Transformer networks have revolutionized natural language processing, but they hog processor cycles and memory. New research demonstrates a more frugal variation.
What’s new: Nikita Kitaev, Lukasz Kaiser, and Anselm Levskaya at UC Berkeley and Google modified the transformer architecture to run faster while requiring orders of magnitude less memory during training. They call the new version Reformer.
Key insight: The transformer architecture is inherently inefficient: It tracks relationships among all input tokens, whether or not they matter to the output, and training requires a lot of memory. A few simple tweaks can rein in these excesses.
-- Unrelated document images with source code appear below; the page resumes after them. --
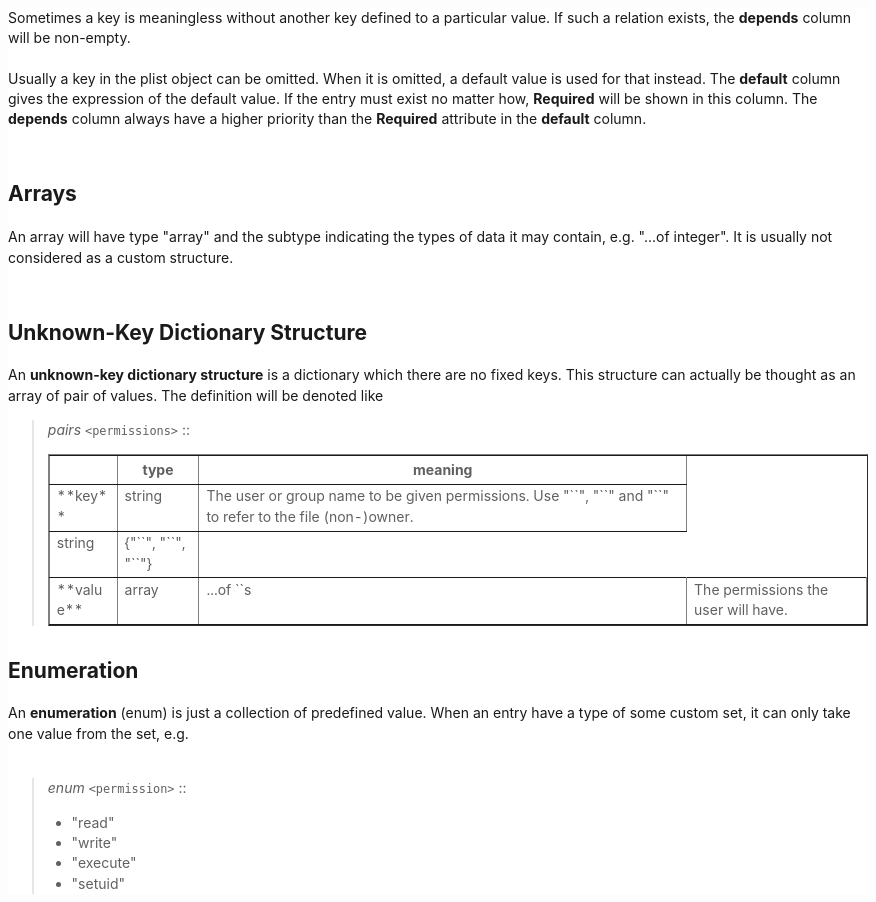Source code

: Sometimes a key is meaningless without another key defined to a particular value. If such a relation exists, the <b>depends</b> column will be non-empty.<br>
<br>
Usually a key in the plist object can be omitted. When it is omitted, a default value is used for that instead. The <b>default</b> column gives the expression of the default value. If the entry must exist no matter how, <b>Required</b> will be shown in this column. The <b>depends</b> column always have a higher priority than the <b>Required</b> attribute in the <b>default</b> column.<br>
<br>
<h2>Arrays</h2>

An array will have type "array" and the subtype indicating the types of data it may contain, e.g. "...of integer". It is usually not considered as a custom structure.<br>
<br>
<h2>Unknown-Key Dictionary Structure</h2>

An <b>unknown-key dictionary structure</b> is a dictionary which there are no fixed keys. This structure can actually be thought as an array of pair of values. The definition will be denoted like<br>
<blockquote><i>pairs</i> <code>&lt;permissions&gt;</code> ::<br>
<table cellpadding='5' border='1'>
<tr>
</blockquote><blockquote><th></th>
<th>type</th>
<th>meaning</th>
</tr>
<tr>
<td>**key**</td>
<td>string</td>
<td>The user or group name to be given permissions. Use "`<owner>`", "`<group>`" and "`<other>`" to refer to the file (non-)owner.</td>
</tr>
<tr>
<td>string</td>
<td>{"`<owner>`", "`<group>`", "`<other>`"}</td>
</tr>
<tr>
<td>**value**</td>
<td>array</td>
<td>...of `<permission>`s</td>
<td>The permissions the user will have.</td>
</tr>
</table></blockquote>

<h2>Enumeration</h2>

An <b>enumeration</b> (enum) is just a collection of predefined value. When an entry have a type of some custom set, it can only take one value from the set, e.g.<br>
<br>
<blockquote><i>enum</i> <code>&lt;permission&gt;</code> ::<br>
<ul><li>"read"<br>
</li><li>"write"<br>
</li><li>"execute"<br>
</li><li>"setuid"</li></ul></blockquote>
How it works: The researchers replaced the transformer’s feed-forward network with a reversible residual network. They modified the attention mechanism with locality-sensitive hashing.
- Typically, a transformer must keep all feed-forward layers in memory during training. In Reformer, each layer of the reversible residual network stores information that enables backpropagation to occur one layer at a time, rather than storing information about the entire network. That way, the network requires only enough memory to store one layer.
- A transformer’s attention mechanism encodes relationships between the current token and previous tokens, but usually only a few are important. Locality-sensitive hashing sorts the previous tokens into buckets according to similarity. Then Reformer computes attention relationships only within buckets.
Results: The authors ran experiments on Wikipedia text parceled into sequences of 64,000 tokens (more than double the number in the original transformer paper) in 16GB of memory. Reformer achieved almost the same performance as a transformer with an identical number of parameters while consuming less memory. Furthermore, the time required to compute LSH attention scaled more efficiently with increased sequence length.
Why it matters: Researchers seeking better performance are pumping up transformer-based models to immense sizes — Microsoft’s latest language model has 17 billion parameters. Running such behemoths can be out of reach for all but the largest corporate research labs. Reformer offers a more efficient alternative.
We’re thinking: Reformer’s improvements equip the transformer architecture for reading and generating long sequences — not only text, but also long-form video and audio. This capability could lead to larger-scale benchmarks to propel transformers into new tasks.